= Biclique-free graph =

Property in graph theory

The graph K_{3,3}, a graph that is not 3-biclique-free, and a graph that is 3-biclique-free, respectively.

In graph theory, a branch of mathematics, a t-biclique-free graph is a graph that has no K_{t,t} (complete bipartite graph with 2t vertices) as a subgraph. A family of graphs is biclique-free if there exists a number t such that the graphs in the family are all t-biclique-free. The biclique-free graph families form one of the most general types of sparse graph family. They arise in incidence problems in discrete geometry, and have also been used in parameterized complexity.

==Properties==
===Sparsity===
According to the Kővári–Sós–Turán theorem, every n-vertex t-biclique-free graph has O(n^{2 − 1/t}) edges, significantly fewer than a dense graph would have. Conversely, if a graph family is defined by forbidden subgraphs or closed under the operation of taking subgraphs, and does not include dense graphs of arbitrarily large size, it must be t-biclique-free for some t, for otherwise it would include large dense complete bipartite graphs.
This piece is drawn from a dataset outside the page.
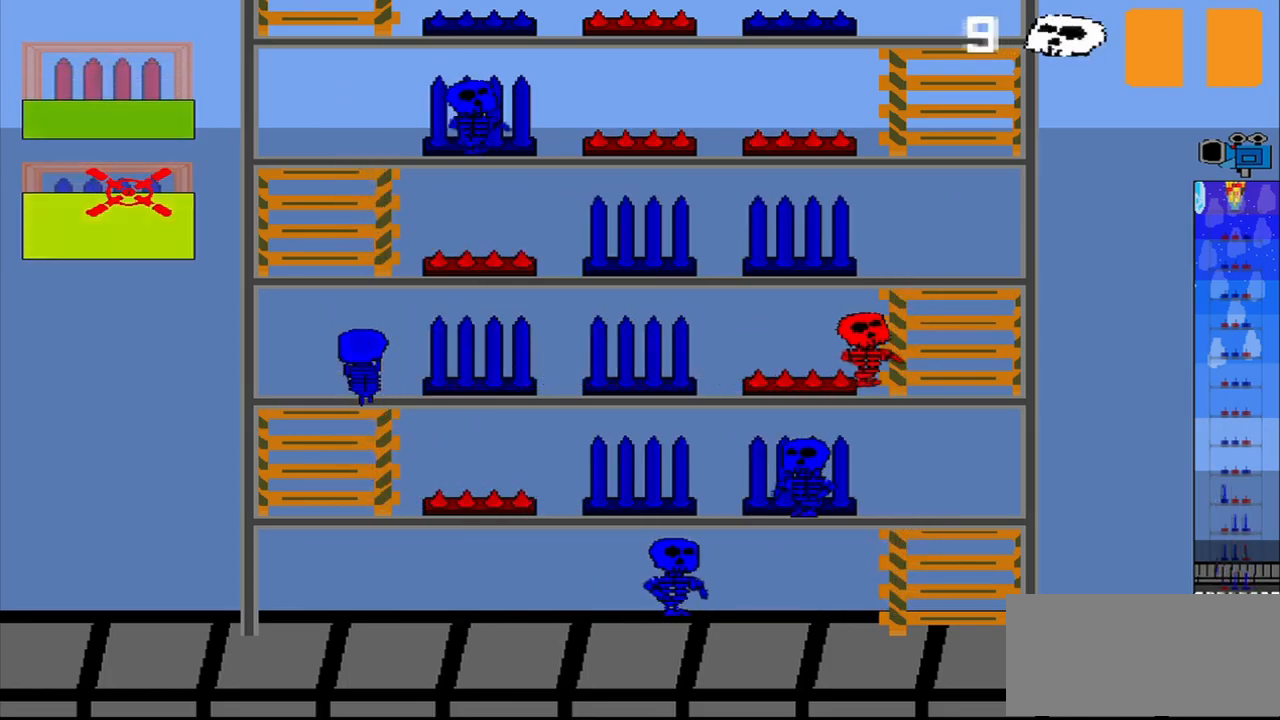
{"buttons": [], "left_stick": "down", "events": [[458, "left_stick", "down"]]}
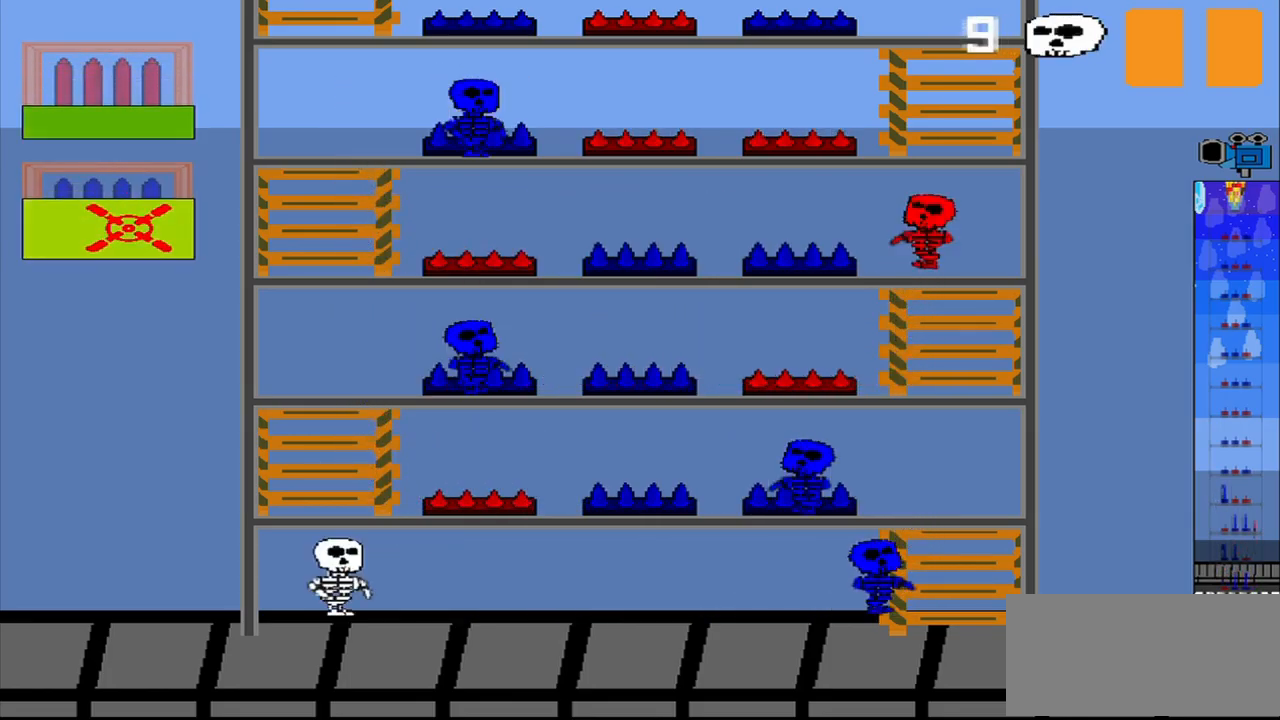
{"buttons": [], "left_stick": "up", "events": [[208, "left_stick", "up"]]}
As a lower bound, Erdős, Hajnal & Moon (1964) conjectured that every maximal t-biclique-free bipartite graph (one to which no more edges can be added without creating a t-biclique) has at least (t − 1)(n + m − t + 1) edges, where n and m are the numbers of vertices on each side of its bipartition.

===Relation to other types of sparse graph family===
A graph with degeneracy d is necessarily (d + 1)-biclique-free. Additionally, any nowhere dense family of graphs is biclique-free. More generally, if there exists an n-vertex graph that is not a 1-shallow minor of any graph in the family, then the family must be n-biclique-free, because all n-vertex graphs are 1-shallow minors of K_{n,n}.
In this way, the biclique-free graph families unify two of the most general classes of sparse graphs.

==Applications==
===Discrete geometry===
In discrete geometry, many types of incidence graph are necessarily biclique-free. As a simple example, the graph of incidences between a finite set of points and lines in the Euclidean plane necessarily has no K_{2,2} subgraph.

===Parameterized complexity===
Biclique-free graphs have been used in parameterized complexity to develop algorithms that are efficient for sparse graphs with suitably small input parameter values. In particular, finding a dominating set of size k, on t-biclique-free graphs, is fixed-parameter tractable when parameterized by k + t, even though there is strong evidence that this is not possible using k alone as a parameter. Similar results are true for many variations of the dominating set problem. It is also possible to test whether one dominating set of size at most k can be converted to another one by a chain of vertex insertions and deletions, preserving the dominating property, with the same parameterization.